*Activity*
Please copy the text read from every one of the records below, line for line and without changes. Leave the pictures out of your answer.
**** Data shown ****
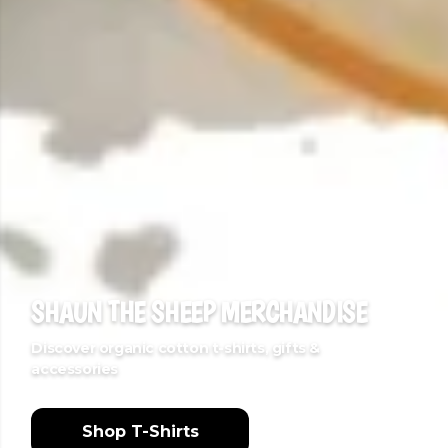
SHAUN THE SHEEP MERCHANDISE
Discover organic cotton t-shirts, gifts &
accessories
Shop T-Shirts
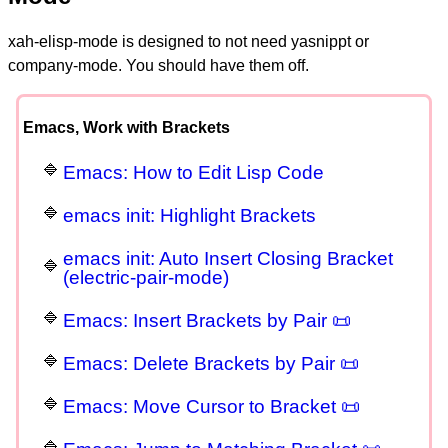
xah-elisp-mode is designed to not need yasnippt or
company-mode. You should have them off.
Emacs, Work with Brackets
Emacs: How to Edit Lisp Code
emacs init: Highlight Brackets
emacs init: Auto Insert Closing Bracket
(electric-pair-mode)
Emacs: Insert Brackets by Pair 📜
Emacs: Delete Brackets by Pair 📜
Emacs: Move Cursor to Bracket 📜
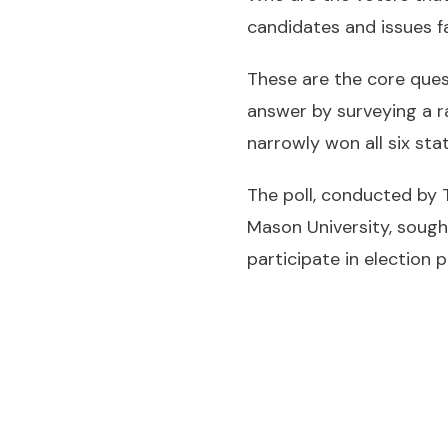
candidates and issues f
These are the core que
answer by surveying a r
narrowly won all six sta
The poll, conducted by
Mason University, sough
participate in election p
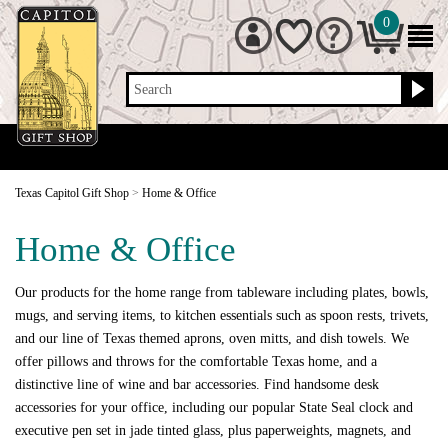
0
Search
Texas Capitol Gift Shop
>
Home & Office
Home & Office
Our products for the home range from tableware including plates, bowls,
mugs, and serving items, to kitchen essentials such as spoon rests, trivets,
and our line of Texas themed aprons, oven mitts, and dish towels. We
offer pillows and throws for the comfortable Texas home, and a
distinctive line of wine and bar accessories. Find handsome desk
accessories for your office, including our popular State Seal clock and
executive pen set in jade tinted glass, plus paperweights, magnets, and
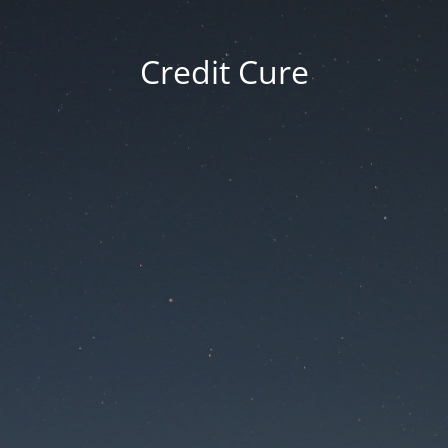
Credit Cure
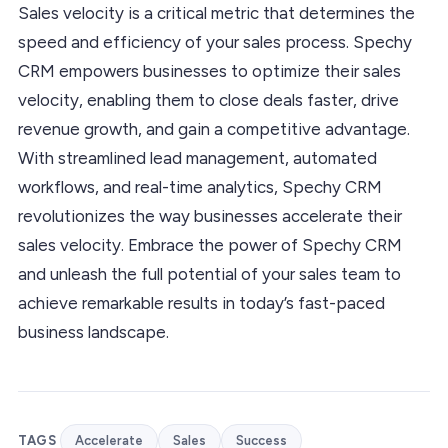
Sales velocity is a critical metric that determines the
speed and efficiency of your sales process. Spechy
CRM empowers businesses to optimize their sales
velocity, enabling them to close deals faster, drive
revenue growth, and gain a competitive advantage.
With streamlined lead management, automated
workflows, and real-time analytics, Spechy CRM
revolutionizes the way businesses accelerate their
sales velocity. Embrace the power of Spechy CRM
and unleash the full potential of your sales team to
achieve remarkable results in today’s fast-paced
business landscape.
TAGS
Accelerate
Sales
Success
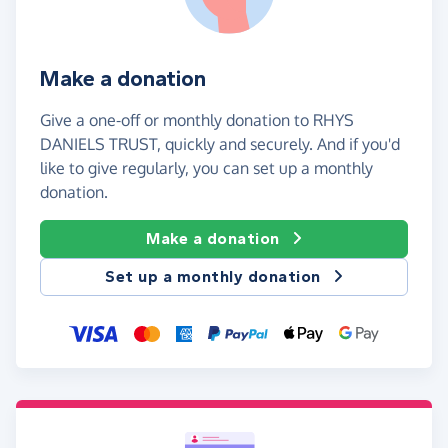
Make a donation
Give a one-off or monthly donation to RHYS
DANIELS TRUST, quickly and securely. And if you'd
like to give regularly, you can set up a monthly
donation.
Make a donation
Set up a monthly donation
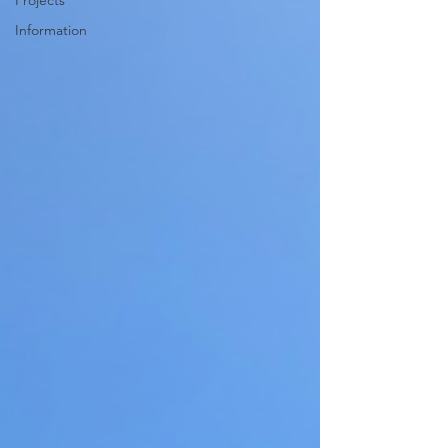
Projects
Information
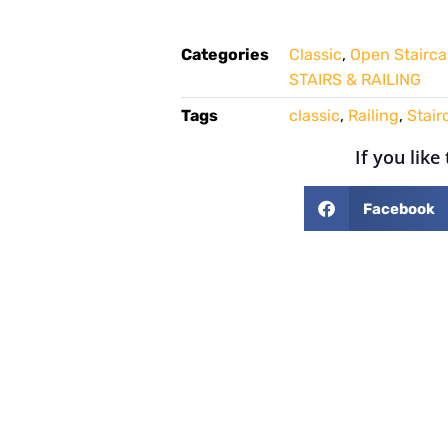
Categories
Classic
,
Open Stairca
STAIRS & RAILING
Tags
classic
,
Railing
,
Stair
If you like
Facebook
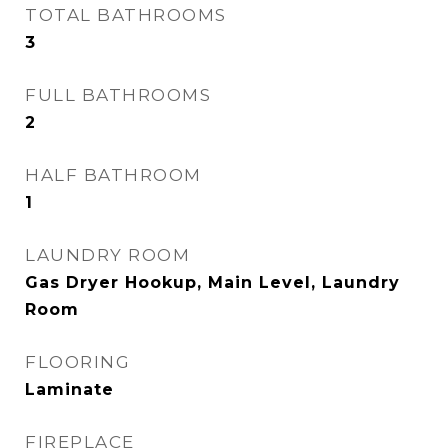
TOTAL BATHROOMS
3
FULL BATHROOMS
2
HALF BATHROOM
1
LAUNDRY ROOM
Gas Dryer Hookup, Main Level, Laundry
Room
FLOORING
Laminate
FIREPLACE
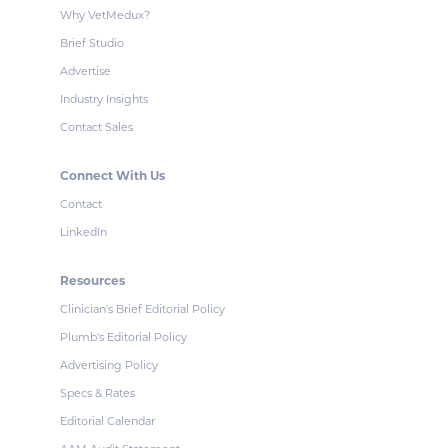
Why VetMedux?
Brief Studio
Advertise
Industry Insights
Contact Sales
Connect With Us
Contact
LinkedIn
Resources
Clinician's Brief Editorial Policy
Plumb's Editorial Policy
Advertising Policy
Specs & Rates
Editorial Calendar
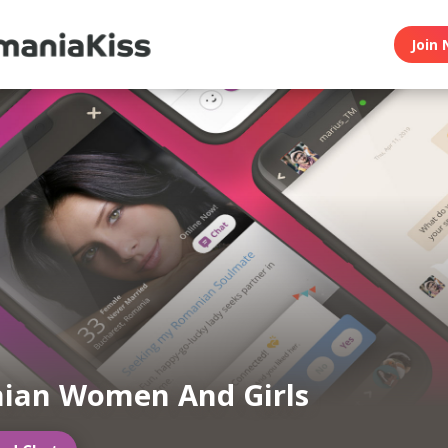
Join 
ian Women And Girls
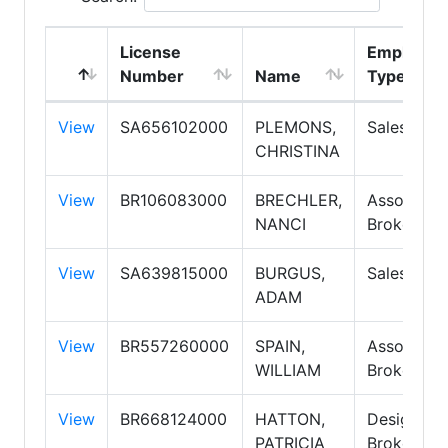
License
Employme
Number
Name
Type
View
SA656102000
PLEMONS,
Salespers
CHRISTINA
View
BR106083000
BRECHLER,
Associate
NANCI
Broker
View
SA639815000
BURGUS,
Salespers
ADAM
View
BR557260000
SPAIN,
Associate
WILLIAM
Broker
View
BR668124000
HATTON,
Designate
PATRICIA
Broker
****
*Answer below*
SHAUN THE SHEEP MERCHANDISE
Discover organic cotton t-shirts, gifts &
accessories
Shop T-Shirts
xah-elisp-mode is designed to not need yasnippt or
company-mode. You should have them off.
Emacs, Work with Brackets
Emacs: How to Edit Lisp Code
emacs init: Highlight Brackets
emacs init: Auto Insert Closing Bracket
(electric-pair-mode)
Emacs: Insert Brackets by Pair 📜
Emacs: Delete Brackets by Pair 📜
Emacs: Move Cursor to Bracket 📜
candidates and issues f
These are the core que
answer by surveying a r
narrowly won all six sta
The poll, conducted by
Mason University, sough
participate in election p
0
Search
Texas Capitol Gift Shop
>
Home & Office
Home & Office
Our products for the home range from tableware including plates, bowls,
mugs, and serving items, to kitchen essentials such as spoon rests, trivets,
and our line of Texas themed aprons, oven mitts, and dish towels. We
offer pillows and throws for the comfortable Texas home, and a
distinctive line of wine and bar accessories. Find handsome desk
accessories for your office, including our popular State Seal clock and
executive pen set in jade tinted glass, plus paperweights, magnets, and
Credit Cure
Sales velocity is a critical metric that determines the
speed and efficiency of your sales process. Spechy
CRM empowers businesses to optimize their sales
velocity, enabling them to close deals faster, drive
revenue growth, and gain a competitive advantage.
With streamlined lead management, automated
workflows, and real-time analytics, Spechy CRM
revolutionizes the way businesses accelerate their
sales velocity. Embrace the power of Spechy CRM
and unleash the full potential of your sales team to
achieve remarkable results in today’s fast-paced
business landscape.
TAGS
Accelerate
Sales
Success
Make a donation
Give a one-off or monthly donation to RHYS
DANIELS TRUST, quickly and securely. And if you'd
like to give regularly, you can set up a monthly
donation.
Make a donation
Set up a monthly donation
Projects
Information
Categories
Classic
,
Open Stairca
STAIRS & RAILING
Tags
classic
,
Railing
,
Stair
If you like
Facebook
TOTAL BATHROOMS
3
FULL BATHROOMS
2
HALF BATHROOM
1
LAUNDRY ROOM
Gas Dryer Hookup, Main Level, Laundry
Room
FLOORING
Laminate
FIREPLACE
Why VetMedux?
Brief Studio
Advertise
Industry Insights
Contact Sales
Connect With Us
Contact
LinkedIn
Resources
Clinician's Brief Editorial Policy
Plumb's Editorial Policy
Advertising Policy
Specs & Rates
Editorial Calendar
Join 
ian Women And Girls
License
Employme
Number
Name
Type
View
SA656102000
PLEMONS,
Salespers
CHRISTINA
View
BR106083000
BRECHLER,
Associate
NANCI
Broker
View
SA639815000
BURGUS,
Salespers
ADAM
View
BR557260000
SPAIN,
Associate
WILLIAM
Broker
View
BR668124000
HATTON,
Designate
PATRICIA
Broker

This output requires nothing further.